- Born: 14 August 1958 (age 68) Melbourne, Australia
- Education: Monash University, University of New South Wales, RMIT University
- Known for: Chief Information Officer at Telstra
- Awards: Pearcey Award

= Fiona Balfour =

Australian business executive

Fiona Elizabeth Balfour (born 14 August 1958) is an Australian business executive in the field of information technology. She has been named Chief Information Officer of the Year in Australia four times: 2003, 2004, 2005, and 2006. In 2006 she was awarded the Pearcey Award for distinguished lifetime achievement and contribution to the development and growth of Australian IT professions, research and industry. In 2017 she was appointed to the board of the Western Sydney Airport Corporation by Urban Infrastructure Minister Paul Fletcher. In May 2021 she was appointed to the board of the Australian Broadcasting Corporation by communications minister Paul Fletcher against the recommendations of an independent panel.

==Life==
Balfour was born in Melbourne, Australia, and completed a bachelor of arts degree in English and history at Monash University in 1979. She initially worked in the public sector, in the Victorian State Public Service followed by the Commonwealth Government, in roles related to project management and project leadership. From 1985 to 1991 she worked in management consulting and continued her studies with a Graduate Diploma in Information Management from the University of New South Wales and an MBA from RMIT University.
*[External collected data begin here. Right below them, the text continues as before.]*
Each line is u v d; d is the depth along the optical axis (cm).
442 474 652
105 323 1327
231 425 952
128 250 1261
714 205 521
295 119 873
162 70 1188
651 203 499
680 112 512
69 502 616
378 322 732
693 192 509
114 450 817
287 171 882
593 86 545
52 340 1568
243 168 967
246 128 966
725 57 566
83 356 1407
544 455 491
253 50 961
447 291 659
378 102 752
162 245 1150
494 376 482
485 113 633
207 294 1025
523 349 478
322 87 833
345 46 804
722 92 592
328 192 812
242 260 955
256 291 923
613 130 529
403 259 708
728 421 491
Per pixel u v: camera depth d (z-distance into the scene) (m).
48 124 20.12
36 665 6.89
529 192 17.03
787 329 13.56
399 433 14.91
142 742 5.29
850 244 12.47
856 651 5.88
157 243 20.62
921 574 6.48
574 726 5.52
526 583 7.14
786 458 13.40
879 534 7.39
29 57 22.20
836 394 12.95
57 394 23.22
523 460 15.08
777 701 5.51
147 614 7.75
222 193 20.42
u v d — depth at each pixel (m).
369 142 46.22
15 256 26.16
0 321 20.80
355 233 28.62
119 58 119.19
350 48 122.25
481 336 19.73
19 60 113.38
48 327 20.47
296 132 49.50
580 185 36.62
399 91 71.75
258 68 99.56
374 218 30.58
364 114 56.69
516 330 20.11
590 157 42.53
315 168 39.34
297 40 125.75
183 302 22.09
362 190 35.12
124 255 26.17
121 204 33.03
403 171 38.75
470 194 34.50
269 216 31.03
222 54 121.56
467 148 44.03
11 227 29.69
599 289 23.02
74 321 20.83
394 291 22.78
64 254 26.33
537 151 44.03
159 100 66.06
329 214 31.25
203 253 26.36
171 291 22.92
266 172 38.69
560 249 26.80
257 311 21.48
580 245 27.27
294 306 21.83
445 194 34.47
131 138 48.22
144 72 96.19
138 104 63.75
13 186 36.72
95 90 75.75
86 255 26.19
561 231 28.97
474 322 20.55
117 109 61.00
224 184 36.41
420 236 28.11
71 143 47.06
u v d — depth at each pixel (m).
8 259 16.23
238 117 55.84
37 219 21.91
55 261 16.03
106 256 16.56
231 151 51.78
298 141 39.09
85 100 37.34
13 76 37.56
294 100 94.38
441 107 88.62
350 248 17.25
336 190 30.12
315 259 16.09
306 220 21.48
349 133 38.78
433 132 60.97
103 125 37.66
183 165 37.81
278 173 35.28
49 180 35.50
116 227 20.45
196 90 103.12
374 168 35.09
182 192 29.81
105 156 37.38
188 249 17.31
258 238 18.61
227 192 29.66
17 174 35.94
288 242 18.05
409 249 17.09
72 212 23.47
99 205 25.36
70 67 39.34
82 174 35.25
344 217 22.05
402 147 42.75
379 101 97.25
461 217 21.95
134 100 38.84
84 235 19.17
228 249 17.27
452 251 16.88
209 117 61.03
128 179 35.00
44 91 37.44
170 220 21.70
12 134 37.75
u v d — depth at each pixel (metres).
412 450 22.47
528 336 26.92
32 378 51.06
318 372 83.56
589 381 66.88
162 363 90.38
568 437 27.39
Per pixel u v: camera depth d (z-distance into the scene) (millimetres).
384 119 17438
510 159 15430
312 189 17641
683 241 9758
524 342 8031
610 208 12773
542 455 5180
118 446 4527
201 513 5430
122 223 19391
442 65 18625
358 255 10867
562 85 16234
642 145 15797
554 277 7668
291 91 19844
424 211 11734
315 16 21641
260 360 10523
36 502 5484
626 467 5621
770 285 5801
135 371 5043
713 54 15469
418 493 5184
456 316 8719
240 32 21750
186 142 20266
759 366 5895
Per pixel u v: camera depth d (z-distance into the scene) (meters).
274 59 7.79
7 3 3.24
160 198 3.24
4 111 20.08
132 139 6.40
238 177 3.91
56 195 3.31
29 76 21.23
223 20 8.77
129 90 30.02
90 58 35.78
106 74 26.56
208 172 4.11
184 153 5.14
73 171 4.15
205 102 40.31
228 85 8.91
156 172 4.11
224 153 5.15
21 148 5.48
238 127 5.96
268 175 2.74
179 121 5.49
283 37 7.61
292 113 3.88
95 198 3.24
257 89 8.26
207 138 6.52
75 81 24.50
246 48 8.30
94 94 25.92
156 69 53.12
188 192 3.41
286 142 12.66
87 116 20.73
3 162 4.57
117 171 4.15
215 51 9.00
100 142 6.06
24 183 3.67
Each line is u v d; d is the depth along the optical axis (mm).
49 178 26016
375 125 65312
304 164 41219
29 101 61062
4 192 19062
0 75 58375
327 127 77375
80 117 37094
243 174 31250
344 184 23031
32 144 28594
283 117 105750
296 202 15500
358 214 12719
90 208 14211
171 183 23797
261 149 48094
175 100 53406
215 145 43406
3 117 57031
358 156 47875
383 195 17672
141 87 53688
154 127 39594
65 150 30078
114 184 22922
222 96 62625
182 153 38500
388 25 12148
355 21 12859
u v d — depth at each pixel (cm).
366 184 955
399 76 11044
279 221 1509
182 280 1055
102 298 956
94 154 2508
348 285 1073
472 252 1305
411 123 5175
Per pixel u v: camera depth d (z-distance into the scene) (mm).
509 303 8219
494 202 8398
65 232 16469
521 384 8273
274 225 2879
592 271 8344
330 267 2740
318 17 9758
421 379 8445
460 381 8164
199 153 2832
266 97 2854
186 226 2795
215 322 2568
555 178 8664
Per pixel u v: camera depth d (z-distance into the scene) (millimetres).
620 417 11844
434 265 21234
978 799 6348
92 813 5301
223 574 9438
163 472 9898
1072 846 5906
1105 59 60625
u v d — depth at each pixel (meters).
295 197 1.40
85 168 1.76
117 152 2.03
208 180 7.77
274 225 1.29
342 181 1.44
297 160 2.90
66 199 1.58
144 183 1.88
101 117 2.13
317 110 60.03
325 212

In 1992, Balfour joined Qantas and held a variety of positions before being appointed Chief Information Officer and a member of the Qantas Executive Committee in 2001. In 2003, her roles was expanded to include IT, procurement, property, financial services, and human resources services.

In 2006, she was appointed Chief Information Officer at Telstra, a position she held for ten months. Balfour went on to hold a number of non-executive director positions and to teach at the University of New South Wales Business School. Balfour joined ABC board in 2021.

Balfour was appointed as a Member of the Order of Australia in the 2023 King's Birthday Honours for "significant service to corporate governance, and to the aviation sector".